How medical research is accepted without rigorous independent...

  1. 47,086 Posts.
    How medical research is accepted without rigorous independent assessment has me stuffed. The climate researchers use the same techniques to get published.

    How many children died because peer reviewed data was buried and results cherry-picked?
    This example below shows the dangers of cherry picked and buried data. It shows how great news and joy can be reported from rancid results, and the only protection against this is open access. When the taxpayer funds research that is not fully and transparently public, and immediately available, the people are funding PR rather than science. “Peer review” does little to stop this, little to clean up the mess after it happens, and the truth can take years to  be set free.
    Ten percent of teenagers taking an anti-depressant harmed themselves or attempted suicide. This was ten times the rate of the teens on the placebo. The results of this clinical trial were published in 2001, but those alarming statistics were not reported. The drug went on to be widely used. A new reanalysis of the data, reported in the BMJ, revealed the dark and hidden dangers. The company that funded the research, Glaxo Smith Kline, has already faced record fines of $4.2 billion. The Journal of the American Academy of Child and Adolescent Psychiatry won’t retract the paper.

    Big money at stake, and bad statistics go unspoken:
    The controversy eventually contributed to a record $4.2 billion fine against GlaxoSmithKline, whose constituent company SmithKline Beecham had funded the study during the 1990s, for withholding data and misleading consumers.

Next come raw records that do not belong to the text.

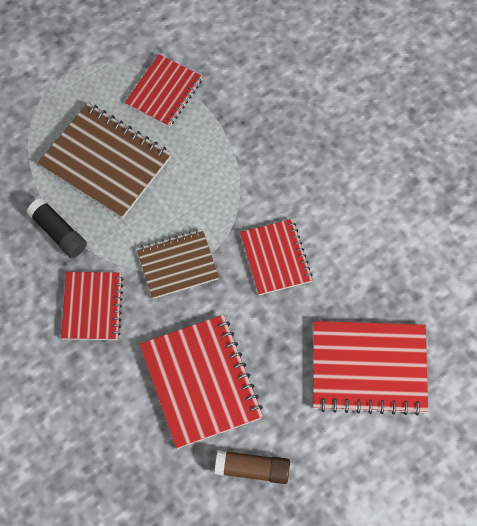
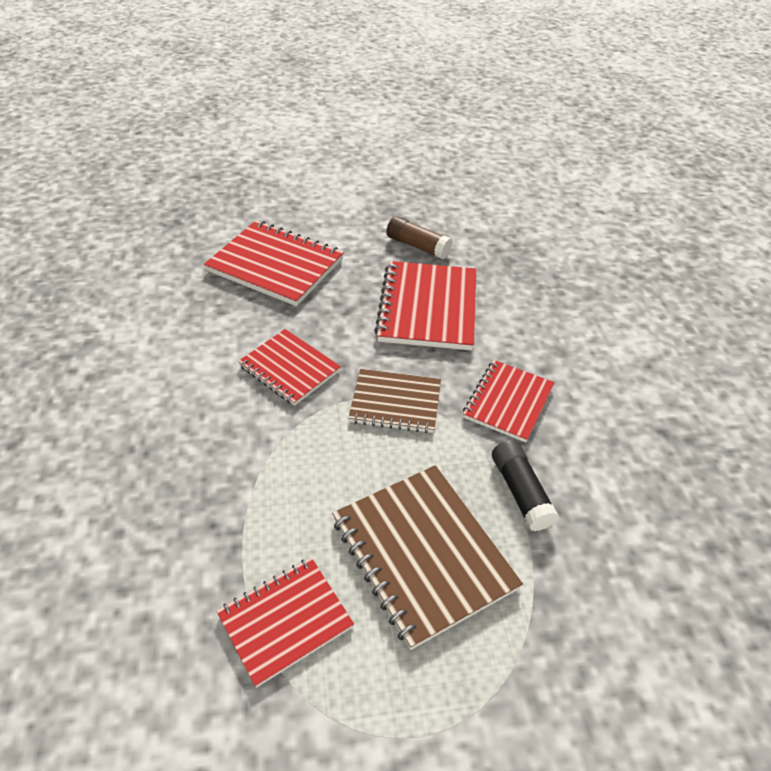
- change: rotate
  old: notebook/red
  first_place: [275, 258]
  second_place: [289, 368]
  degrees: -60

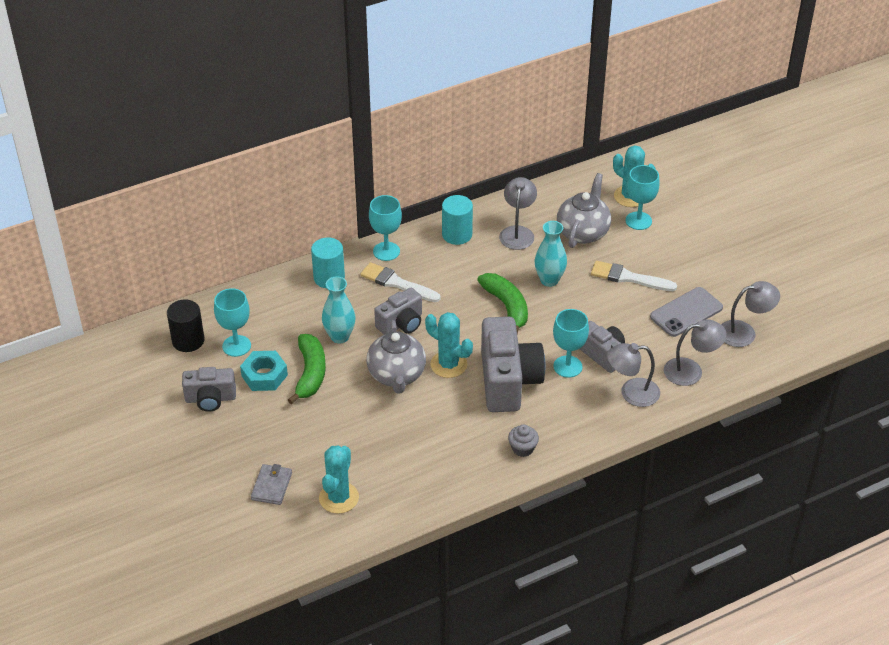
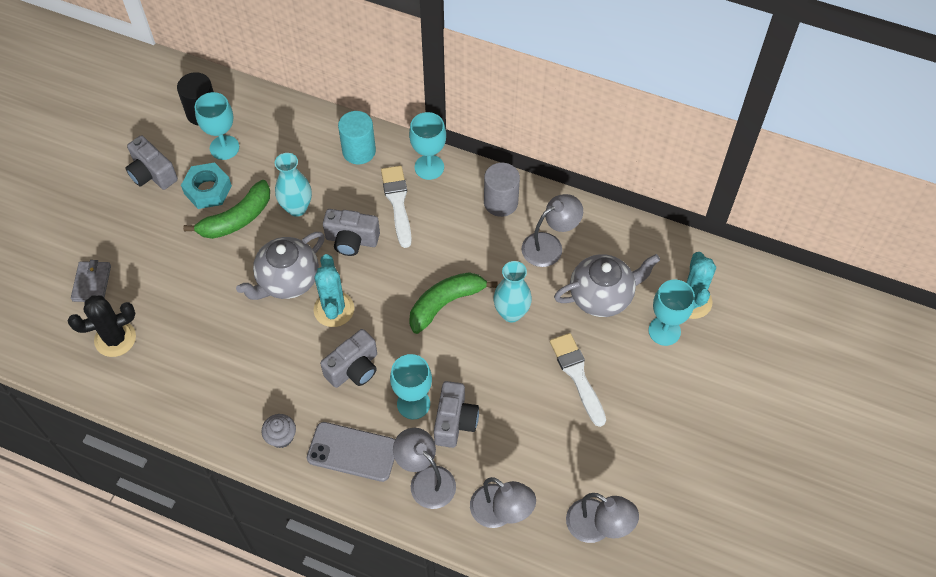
- change: recolor
  old: cactus/turquoise
  new: cactus/black
  first_place: [339, 498]
  second_place: [115, 339]
- change: rotate
  old: wallet/grey
  first_place: [271, 486]
  second_place: [92, 283]
  degrees: -60
- change: move
  old: phone/grey
  first_place: [686, 312]
  second_place: [352, 452]
- change: resize
  old: camera/grey
  first_place: [508, 381]
  second_place: [354, 369]
  factor: 0.58
- change: rotate
  old: banana/green
  first_place: [507, 306]
  second_place: [445, 303]
  degrees: -150
- change: recolor
  old: cylinder/turquoise
  new: cylinder/grey
  first_place: [457, 234]
  second_place: [500, 202]

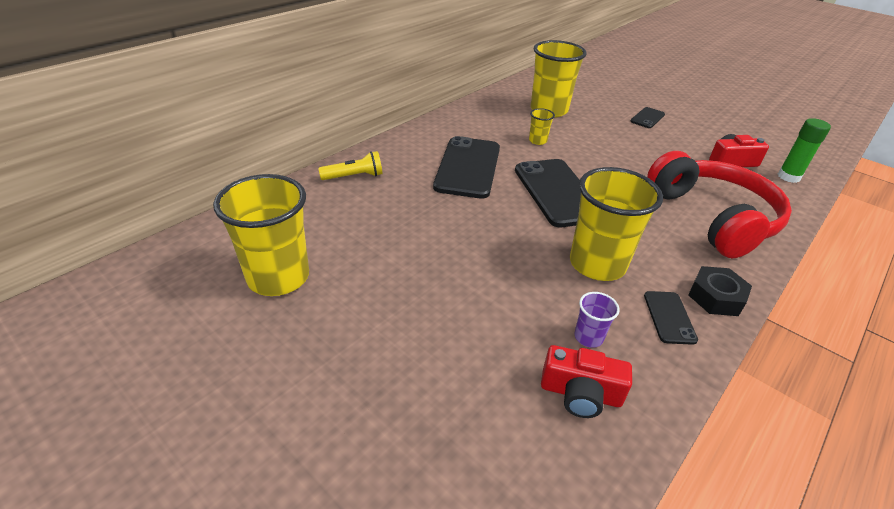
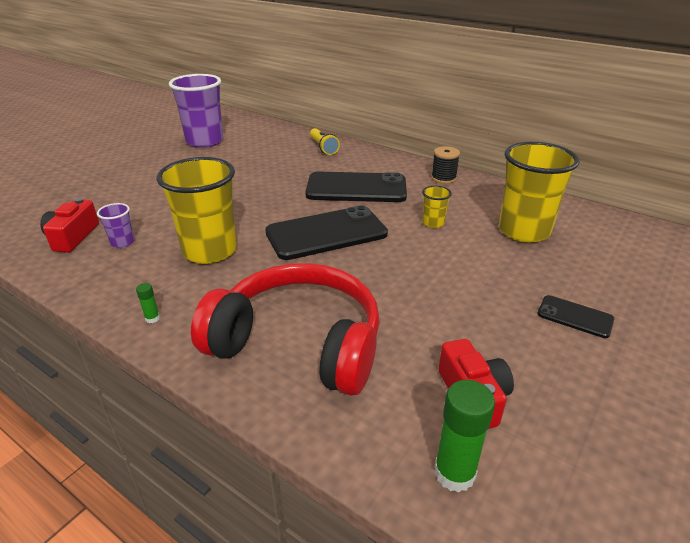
- change: replace
  old: nut/black
  new: glue stick/green
  first_place: [716, 297]
  second_place: [152, 318]
- change: recolor
  old: cup/yellow
  new: cup/purple
  first_place: [278, 277]
  second_place: [204, 141]
- change: rotate
  old: headphones/red
  first_place: [713, 217]
  second_place: [299, 343]
  degrees: -135
- change: insert
  new: spool/black
  second_place: [443, 178]
- change: delete
  old: phone/black
  first_place: [669, 317]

But theJournal of the American Academy of Child and Adolescent Psychiatry, which published the 2001 paper, dismissed retraction calls.
    The new study re-analysed records extracted from the company during legal proceedings and subsequent negotiations. It found that more than 10 per cent of the teenagers who took paroxetine during the trial had harmed themselves or attempted suicide, compared with about 1 per cent of patients who took a placebo.